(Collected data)
______

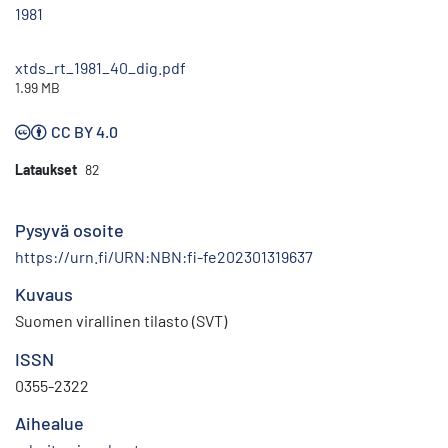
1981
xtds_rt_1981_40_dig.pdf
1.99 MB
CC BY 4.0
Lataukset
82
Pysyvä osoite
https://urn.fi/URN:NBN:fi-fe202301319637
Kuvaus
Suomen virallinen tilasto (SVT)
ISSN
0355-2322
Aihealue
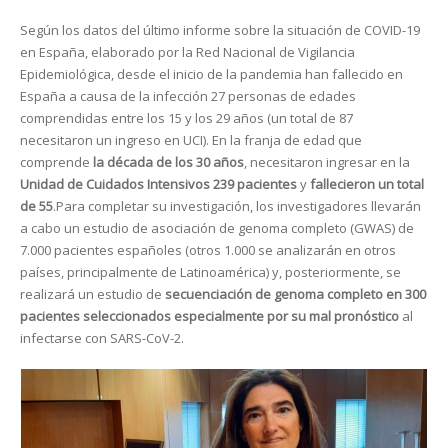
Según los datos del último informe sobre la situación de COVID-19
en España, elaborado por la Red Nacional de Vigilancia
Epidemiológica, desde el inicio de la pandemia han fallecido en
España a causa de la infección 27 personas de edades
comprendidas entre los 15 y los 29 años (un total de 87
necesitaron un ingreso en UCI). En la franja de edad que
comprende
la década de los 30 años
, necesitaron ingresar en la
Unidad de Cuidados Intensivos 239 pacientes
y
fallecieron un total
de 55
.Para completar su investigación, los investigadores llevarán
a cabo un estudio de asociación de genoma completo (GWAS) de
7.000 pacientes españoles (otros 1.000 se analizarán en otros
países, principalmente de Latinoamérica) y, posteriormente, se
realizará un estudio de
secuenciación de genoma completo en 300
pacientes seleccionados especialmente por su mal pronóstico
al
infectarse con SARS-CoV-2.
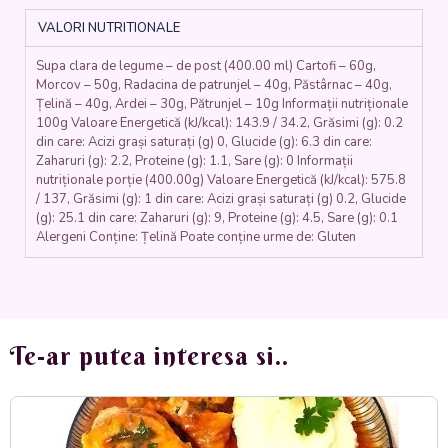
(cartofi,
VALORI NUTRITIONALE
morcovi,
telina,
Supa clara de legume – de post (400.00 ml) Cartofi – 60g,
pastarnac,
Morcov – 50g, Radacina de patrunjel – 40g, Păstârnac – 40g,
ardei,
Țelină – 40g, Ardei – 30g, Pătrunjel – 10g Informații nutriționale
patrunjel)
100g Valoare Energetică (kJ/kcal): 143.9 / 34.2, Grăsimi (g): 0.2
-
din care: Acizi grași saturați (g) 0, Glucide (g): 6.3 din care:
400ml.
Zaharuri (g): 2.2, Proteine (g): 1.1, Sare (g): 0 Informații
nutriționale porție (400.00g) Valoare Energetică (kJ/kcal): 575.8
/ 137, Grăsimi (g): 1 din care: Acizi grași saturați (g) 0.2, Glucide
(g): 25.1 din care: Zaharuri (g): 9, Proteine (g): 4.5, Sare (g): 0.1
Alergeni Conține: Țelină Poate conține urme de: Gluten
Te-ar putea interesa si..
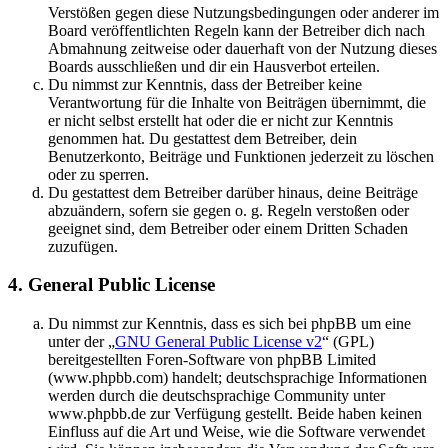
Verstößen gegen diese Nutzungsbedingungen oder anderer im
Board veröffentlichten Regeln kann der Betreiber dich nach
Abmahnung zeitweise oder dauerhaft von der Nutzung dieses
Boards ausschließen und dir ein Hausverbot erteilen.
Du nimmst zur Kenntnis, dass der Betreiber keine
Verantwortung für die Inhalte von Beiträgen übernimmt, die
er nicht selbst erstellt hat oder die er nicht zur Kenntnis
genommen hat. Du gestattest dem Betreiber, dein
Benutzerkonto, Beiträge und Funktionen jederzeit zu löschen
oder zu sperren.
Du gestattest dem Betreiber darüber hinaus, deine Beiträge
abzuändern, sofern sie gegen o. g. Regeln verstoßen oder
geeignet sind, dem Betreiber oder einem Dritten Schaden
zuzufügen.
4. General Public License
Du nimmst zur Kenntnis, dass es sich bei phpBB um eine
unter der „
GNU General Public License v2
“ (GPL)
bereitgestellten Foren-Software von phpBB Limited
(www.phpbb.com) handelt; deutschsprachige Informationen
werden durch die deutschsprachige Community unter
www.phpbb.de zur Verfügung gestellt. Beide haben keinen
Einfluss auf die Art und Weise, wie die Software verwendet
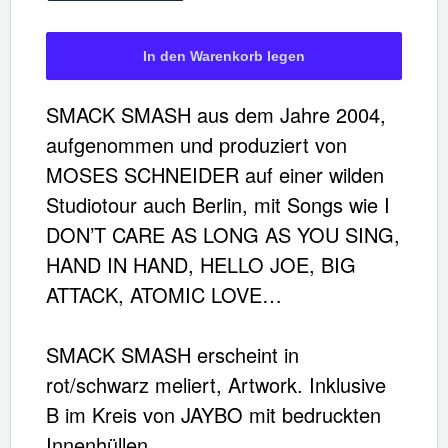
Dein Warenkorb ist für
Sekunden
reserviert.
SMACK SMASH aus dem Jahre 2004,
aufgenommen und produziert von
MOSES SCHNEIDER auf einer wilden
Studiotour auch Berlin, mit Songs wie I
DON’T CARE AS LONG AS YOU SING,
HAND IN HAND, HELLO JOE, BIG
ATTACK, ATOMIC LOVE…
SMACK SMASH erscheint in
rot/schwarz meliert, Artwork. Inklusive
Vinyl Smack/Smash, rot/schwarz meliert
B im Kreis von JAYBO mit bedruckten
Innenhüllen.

______

◆ **What the exercise asks**:
All lines above from the line with "Du nimmst zur Kenntnis, dass der" through the line with "Benutzerkonto, Beiträge und", both included, are to be set down exactly, with nothing else.

◆ **Your response**:
Du nimmst zur Kenntnis, dass der Betreiber keine
Verantwortung für die Inhalte von Beiträgen übernimmt, die
er nicht selbst erstellt hat oder die er nicht zur Kenntnis
genommen hat. Du gestattest dem Betreiber, dein
Benutzerkonto, Beiträge und Funktionen jederzeit zu löschen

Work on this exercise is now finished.